Hailing an auto-rickshaw for a walkable distance was a crime I had not committed then. I stood pouting in contemplation, when a husky voice called out.
“Do you want to join? We could share the fare.”
The dusky lady slid across the seat, making space for me.
“Alankrita Das.” She had an enchanting smile. Our Bong connection was the elephant in the already crammed autorickshaw.
A month later, we bumped into each other at several Durga Puja Pandals, as if by divine intervention.
“Do your friends really call you Ankle?”
“Yes. And I will call you Wrist. Because I keep a watch on you.” She narrowed her kohl rimmed eyes to slits.
I never reacted to her jokes.
The cab halted. The lady alighted. I continued typing on my phone, lest the thoughts went Poof!
“I’ll pay for both.”
I stared open-mouthed at the lady.
“You definitely do not have a roving eye!” My wife laughed aloud, punching me in the ribs.
The photographs in our drawing room spoke of our adventures around the world. Did you miss a child in the frames? Well, we did not.

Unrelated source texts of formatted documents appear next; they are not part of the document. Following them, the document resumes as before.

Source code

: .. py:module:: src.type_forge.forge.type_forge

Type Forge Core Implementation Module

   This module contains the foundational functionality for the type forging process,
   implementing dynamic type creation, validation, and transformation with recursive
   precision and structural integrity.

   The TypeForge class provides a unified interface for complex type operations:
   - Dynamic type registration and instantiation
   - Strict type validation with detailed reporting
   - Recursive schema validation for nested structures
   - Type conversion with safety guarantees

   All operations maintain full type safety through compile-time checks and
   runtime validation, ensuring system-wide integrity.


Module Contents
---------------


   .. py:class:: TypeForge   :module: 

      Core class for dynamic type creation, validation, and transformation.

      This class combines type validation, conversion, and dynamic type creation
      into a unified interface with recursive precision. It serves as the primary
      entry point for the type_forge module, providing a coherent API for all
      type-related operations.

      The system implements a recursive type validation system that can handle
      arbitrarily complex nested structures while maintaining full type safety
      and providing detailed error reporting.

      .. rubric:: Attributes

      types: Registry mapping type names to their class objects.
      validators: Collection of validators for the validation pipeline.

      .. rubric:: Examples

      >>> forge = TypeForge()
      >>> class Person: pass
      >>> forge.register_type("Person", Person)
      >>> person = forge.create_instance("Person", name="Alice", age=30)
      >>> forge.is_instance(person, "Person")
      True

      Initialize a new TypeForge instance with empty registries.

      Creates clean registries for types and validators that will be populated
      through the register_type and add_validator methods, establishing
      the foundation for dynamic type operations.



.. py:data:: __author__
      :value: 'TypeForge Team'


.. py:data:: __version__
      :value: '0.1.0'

I could now anticipate what she would say during a heated argument. She still won every argument.
“Seriously? A poem for me?”
“The last time I wrote an ode, you laughed hysterically.”
“The day you proposed!” Ankle grinned.
“This time, I intend to make you laugh. Satire is your thing.”
And laugh she did, in fits. Midway I heard a sob. I stared open-mouthed, again. Wordlessly she rested her head on my shoulder.
Well, I did not anticipate that.
I typed out my story, in one go -‘Serendipity’.